— Problem to work on —
Please write out all the data exactly as shown.

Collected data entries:
====

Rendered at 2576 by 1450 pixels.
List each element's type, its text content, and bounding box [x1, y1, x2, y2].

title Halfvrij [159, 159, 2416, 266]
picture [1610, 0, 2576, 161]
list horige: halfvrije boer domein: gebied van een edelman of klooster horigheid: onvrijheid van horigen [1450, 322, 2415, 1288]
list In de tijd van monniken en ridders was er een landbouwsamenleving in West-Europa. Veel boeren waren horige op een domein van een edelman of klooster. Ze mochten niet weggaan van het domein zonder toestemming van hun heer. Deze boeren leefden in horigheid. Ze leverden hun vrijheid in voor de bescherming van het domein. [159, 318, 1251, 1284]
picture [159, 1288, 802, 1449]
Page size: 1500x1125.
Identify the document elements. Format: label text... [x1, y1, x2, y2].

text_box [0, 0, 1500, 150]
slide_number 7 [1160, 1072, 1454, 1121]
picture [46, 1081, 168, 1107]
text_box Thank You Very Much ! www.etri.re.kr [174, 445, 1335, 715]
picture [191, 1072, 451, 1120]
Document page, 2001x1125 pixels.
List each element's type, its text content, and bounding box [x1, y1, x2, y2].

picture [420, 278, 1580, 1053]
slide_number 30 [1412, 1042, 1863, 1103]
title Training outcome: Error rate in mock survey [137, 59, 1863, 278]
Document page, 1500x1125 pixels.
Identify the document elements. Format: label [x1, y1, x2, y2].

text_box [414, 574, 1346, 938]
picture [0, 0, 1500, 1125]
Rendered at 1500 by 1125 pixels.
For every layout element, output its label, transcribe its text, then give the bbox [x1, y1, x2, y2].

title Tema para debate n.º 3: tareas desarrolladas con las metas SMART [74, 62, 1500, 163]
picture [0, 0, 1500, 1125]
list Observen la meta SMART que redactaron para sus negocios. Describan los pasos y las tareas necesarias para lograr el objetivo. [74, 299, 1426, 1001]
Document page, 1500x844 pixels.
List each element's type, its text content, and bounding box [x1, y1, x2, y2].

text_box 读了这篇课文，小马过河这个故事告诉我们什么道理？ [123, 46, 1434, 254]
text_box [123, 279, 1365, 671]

====

— Task answer —
Rendered at 2576 by 1450 pixels.
List each element's type, its text content, and bounding box [x1, y1, x2, y2].

title Halfvrij [159, 159, 2416, 266]
picture [1610, 0, 2576, 161]
list horige: halfvrije boer domein: gebied van een edelman of klooster horigheid: onvrijheid van horigen [1450, 322, 2415, 1288]
list In de tijd van monniken en ridders was er een landbouwsamenleving in West-Europa. Veel boeren waren horige op een domein van een edelman of klooster. Ze mochten niet weggaan van het domein zonder toestemming van hun heer. Deze boeren leefden in horigheid. Ze leverden hun vrijheid in voor de bescherming van het domein. [159, 318, 1251, 1284]
picture [159, 1288, 802, 1449]
Page size: 1500x1125.
Identify the document elements. Format: label text... [x1, y1, x2, y2].

text_box [0, 0, 1500, 150]
slide_number 7 [1160, 1072, 1454, 1121]
picture [46, 1081, 168, 1107]
text_box Thank You Very Much ! www.etri.re.kr [174, 445, 1335, 715]
picture [191, 1072, 451, 1120]
Document page, 2001x1125 pixels.
List each element's type, its text content, and bounding box [x1, y1, x2, y2].

picture [420, 278, 1580, 1053]
slide_number 30 [1412, 1042, 1863, 1103]
title Training outcome: Error rate in mock survey [137, 59, 1863, 278]
Document page, 1500x1125 pixels.
Identify the document elements. Format: label [x1, y1, x2, y2].

text_box [414, 574, 1346, 938]
picture [0, 0, 1500, 1125]
Rendered at 1500 by 1125 pixels.
For every layout element, output its label, transcribe its text, then give the bbox [x1, y1, x2, y2].

title Tema para debate n.º 3: tareas desarrolladas con las metas SMART [74, 62, 1500, 163]
picture [0, 0, 1500, 1125]
list Observen la meta SMART que redactaron para sus negocios. Describan los pasos y las tareas necesarias para lograr el objetivo. [74, 299, 1426, 1001]
Document page, 1500x844 pixels.
List each element's type, its text content, and bounding box [x1, y1, x2, y2].

text_box 读了这篇课文，小马过河这个故事告诉我们什么道理？ [123, 46, 1434, 254]
text_box [123, 279, 1365, 671]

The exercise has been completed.